• [Exercise requirements] Reproduce the stretch of the material from the line containing "right ankle: (791, 477, -11)" through the line containing "left wrist: (840, 404, 5)", both included, and give only those lines. Scale every keypoint coordinate and depth value by 1.1 and round each to a whole number, halves up, leaving all other numbers unchanged.

• [Data for this exercise]
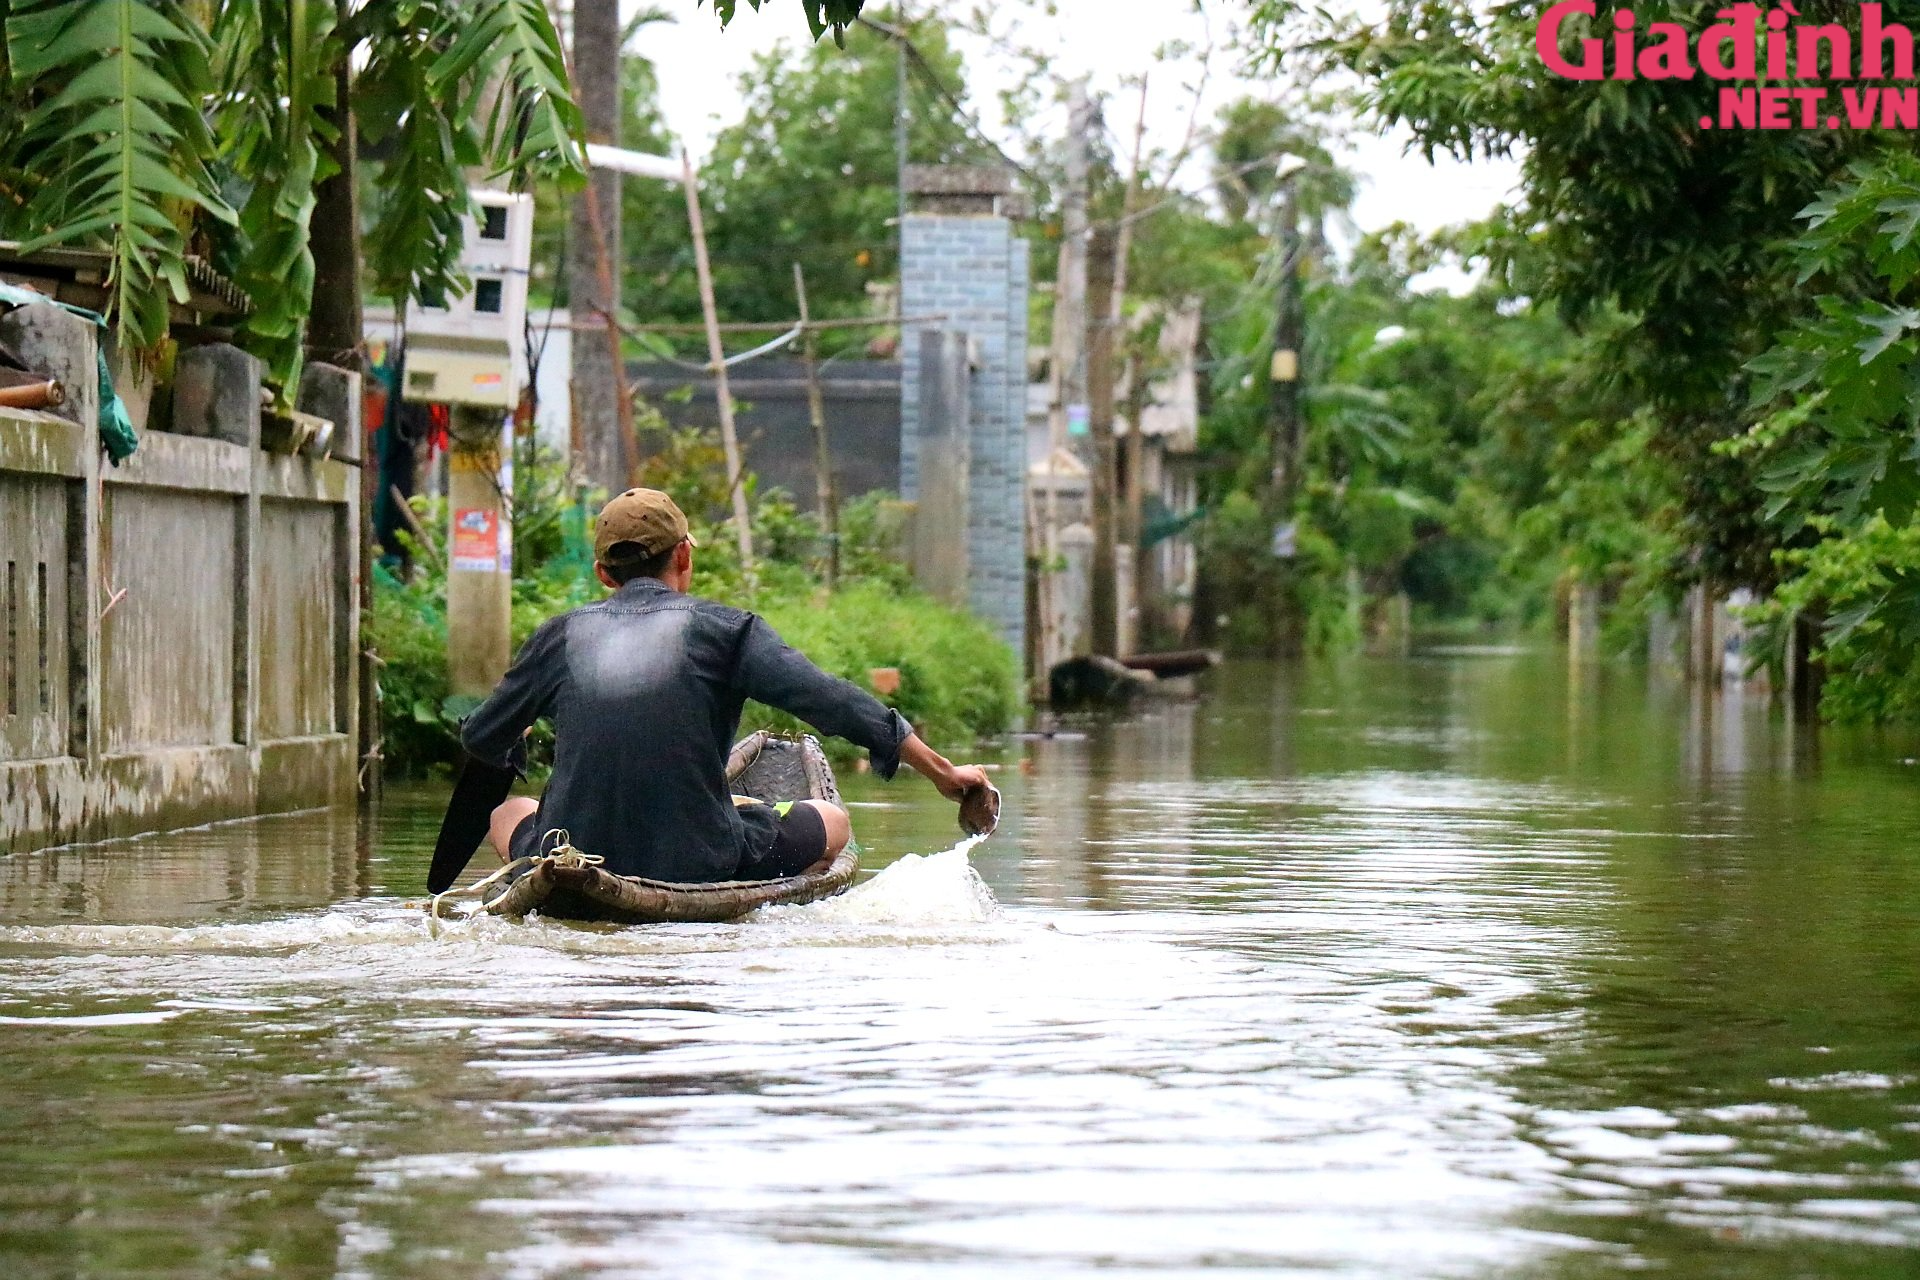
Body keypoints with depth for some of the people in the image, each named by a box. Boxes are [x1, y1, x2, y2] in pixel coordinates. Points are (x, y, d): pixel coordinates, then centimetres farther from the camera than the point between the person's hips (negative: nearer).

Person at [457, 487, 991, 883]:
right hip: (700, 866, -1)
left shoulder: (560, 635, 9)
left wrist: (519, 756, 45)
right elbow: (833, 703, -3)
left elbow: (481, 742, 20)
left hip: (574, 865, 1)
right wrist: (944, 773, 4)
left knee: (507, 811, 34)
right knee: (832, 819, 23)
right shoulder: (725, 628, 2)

* * *

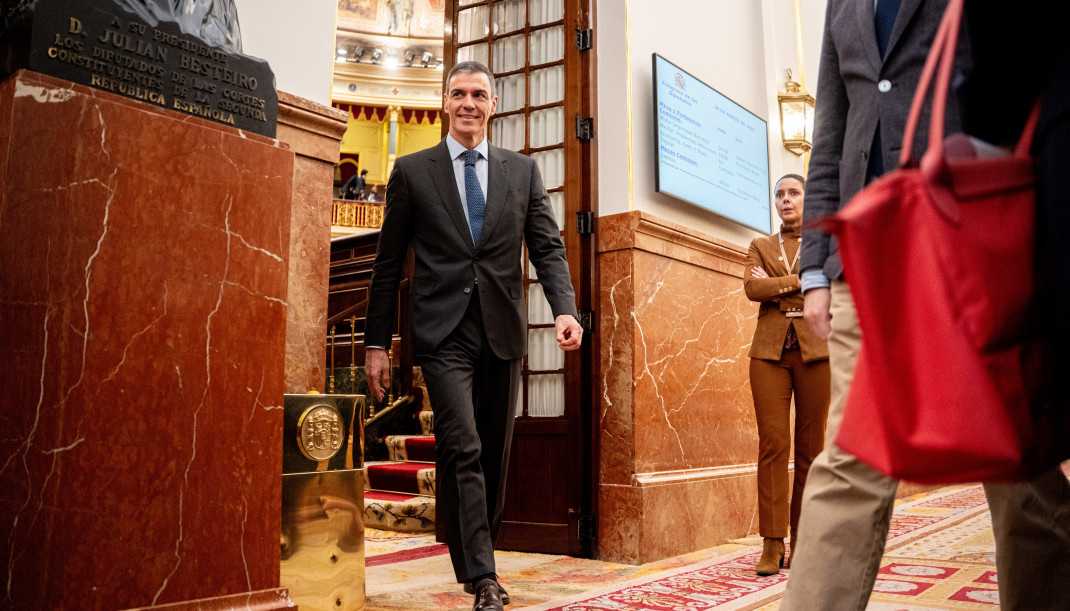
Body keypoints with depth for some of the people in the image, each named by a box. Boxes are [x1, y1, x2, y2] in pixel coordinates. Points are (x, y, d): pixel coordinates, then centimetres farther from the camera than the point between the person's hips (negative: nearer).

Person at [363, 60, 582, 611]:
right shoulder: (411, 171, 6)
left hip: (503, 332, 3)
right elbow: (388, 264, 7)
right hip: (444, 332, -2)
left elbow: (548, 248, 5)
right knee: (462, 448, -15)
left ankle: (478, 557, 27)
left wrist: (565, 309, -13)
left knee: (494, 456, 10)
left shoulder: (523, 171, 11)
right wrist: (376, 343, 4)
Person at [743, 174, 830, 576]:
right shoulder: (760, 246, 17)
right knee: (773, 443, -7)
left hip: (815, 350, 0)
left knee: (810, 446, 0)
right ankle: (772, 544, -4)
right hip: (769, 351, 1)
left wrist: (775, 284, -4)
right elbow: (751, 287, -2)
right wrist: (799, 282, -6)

* * *

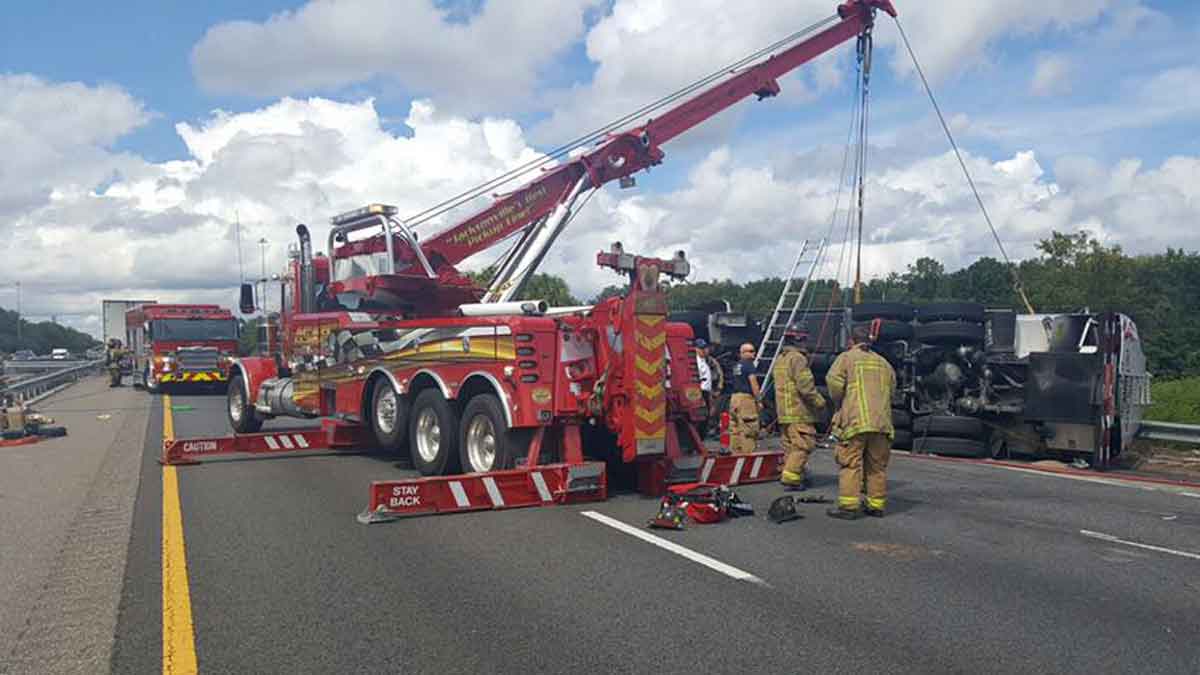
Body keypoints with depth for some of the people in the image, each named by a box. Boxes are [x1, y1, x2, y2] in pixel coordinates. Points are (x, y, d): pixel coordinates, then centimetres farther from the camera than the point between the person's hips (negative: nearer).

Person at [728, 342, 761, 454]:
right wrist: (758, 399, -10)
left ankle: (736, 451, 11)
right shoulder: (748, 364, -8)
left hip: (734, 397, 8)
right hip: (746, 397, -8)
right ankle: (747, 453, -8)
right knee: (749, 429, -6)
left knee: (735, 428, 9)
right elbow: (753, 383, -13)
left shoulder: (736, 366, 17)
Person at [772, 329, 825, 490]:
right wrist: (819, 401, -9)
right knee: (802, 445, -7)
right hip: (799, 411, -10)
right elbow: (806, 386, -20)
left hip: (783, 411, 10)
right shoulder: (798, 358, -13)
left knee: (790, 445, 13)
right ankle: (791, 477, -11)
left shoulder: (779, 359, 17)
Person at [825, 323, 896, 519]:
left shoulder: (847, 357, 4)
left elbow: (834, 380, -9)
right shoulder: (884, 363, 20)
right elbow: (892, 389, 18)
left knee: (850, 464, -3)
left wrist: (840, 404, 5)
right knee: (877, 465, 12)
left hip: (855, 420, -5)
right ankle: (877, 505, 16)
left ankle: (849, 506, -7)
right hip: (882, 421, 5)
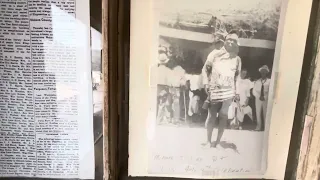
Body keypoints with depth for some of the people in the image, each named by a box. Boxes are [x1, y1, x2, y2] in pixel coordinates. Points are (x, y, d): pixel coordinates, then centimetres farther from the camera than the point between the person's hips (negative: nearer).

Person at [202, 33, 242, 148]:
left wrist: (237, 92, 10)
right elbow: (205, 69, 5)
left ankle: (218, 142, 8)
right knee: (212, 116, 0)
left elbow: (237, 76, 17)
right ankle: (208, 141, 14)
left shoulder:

• [Finished task]
right ankle: (870, 525, -12)
left shoulder: (857, 395, 19)
Person at [825, 323, 896, 519]:
left shoulder: (932, 393, 4)
left elbow: (917, 418, -10)
right shoulder: (972, 399, 22)
right elbow: (981, 428, 20)
left knee: (935, 510, -3)
left wrist: (924, 444, 6)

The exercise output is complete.